> _Aim of the exercise_
Starting at the first of the lines below and ending at the line that contains "est un professionnel", write those lines out again with "terrain bâti" switched to "terrain construit" and nothing else altered.
(Beginning of Records provided)
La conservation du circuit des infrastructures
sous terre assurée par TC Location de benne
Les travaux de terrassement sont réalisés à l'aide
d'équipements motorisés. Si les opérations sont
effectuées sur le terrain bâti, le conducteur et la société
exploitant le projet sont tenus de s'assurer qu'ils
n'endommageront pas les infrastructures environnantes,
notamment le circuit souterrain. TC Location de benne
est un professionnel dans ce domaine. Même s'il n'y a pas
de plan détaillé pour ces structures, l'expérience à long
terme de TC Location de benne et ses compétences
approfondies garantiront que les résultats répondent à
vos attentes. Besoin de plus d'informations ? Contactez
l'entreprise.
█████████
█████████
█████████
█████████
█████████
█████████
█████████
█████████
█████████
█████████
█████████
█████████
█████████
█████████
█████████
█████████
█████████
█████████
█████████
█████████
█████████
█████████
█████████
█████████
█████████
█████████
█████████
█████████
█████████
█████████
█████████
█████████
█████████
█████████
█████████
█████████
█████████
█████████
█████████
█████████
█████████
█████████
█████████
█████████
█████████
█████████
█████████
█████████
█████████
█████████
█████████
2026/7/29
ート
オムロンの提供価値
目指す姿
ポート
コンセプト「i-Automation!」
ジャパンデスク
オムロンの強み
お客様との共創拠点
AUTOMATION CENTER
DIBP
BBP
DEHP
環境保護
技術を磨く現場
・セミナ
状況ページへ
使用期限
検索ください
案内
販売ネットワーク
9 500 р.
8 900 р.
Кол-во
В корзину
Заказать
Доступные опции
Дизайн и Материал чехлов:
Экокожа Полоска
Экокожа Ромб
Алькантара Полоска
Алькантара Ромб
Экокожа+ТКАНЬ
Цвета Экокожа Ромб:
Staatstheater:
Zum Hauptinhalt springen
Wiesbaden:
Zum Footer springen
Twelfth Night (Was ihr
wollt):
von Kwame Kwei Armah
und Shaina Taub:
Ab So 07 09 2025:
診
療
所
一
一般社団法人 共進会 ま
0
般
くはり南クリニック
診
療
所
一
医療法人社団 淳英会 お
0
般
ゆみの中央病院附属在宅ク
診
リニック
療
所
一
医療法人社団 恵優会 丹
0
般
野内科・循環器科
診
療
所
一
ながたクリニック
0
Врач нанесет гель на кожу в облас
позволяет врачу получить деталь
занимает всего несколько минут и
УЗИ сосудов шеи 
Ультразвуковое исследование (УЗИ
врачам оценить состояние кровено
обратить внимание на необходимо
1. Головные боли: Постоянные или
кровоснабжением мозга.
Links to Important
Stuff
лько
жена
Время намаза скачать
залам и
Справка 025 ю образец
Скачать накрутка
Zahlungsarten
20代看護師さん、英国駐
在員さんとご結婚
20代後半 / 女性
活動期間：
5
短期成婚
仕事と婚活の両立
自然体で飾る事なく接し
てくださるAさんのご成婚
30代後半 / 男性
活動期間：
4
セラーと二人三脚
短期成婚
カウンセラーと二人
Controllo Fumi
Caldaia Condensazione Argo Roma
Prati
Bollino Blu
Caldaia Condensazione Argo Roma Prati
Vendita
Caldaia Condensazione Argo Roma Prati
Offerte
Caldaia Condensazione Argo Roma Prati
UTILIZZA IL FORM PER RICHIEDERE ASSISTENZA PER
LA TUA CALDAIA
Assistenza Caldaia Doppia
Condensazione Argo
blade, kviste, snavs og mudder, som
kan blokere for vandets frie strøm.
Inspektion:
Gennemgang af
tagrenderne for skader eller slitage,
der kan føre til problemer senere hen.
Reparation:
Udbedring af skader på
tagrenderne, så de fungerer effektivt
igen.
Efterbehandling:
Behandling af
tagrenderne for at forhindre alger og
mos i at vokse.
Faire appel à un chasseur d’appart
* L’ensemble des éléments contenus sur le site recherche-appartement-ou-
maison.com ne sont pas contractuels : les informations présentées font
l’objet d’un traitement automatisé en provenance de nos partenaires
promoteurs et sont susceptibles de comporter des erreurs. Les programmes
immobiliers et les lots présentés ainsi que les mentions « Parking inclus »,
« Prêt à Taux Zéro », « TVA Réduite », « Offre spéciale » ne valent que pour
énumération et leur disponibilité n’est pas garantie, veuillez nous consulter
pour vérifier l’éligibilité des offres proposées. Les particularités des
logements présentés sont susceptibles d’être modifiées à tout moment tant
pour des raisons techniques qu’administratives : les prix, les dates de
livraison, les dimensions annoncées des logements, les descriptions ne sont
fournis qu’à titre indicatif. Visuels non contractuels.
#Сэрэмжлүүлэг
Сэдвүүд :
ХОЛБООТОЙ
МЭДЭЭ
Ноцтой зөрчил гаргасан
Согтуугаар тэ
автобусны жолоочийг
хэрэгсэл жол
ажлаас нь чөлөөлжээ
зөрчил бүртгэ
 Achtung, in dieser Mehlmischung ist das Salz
(End of Records provided)
> _Answer_
La conservation du circuit des infrastructures
sous terre assurée par TC Location de benne
Les travaux de terrassement sont réalisés à l'aide
d'équipements motorisés. Si les opérations sont
effectuées sur le terrain construit, le conducteur et la société
exploitant le projet sont tenus de s'assurer qu'ils
n'endommageront pas les infrastructures environnantes,
notamment le circuit souterrain. TC Location de benne
est un professionnel dans ce domaine. Même s'il n'y a pas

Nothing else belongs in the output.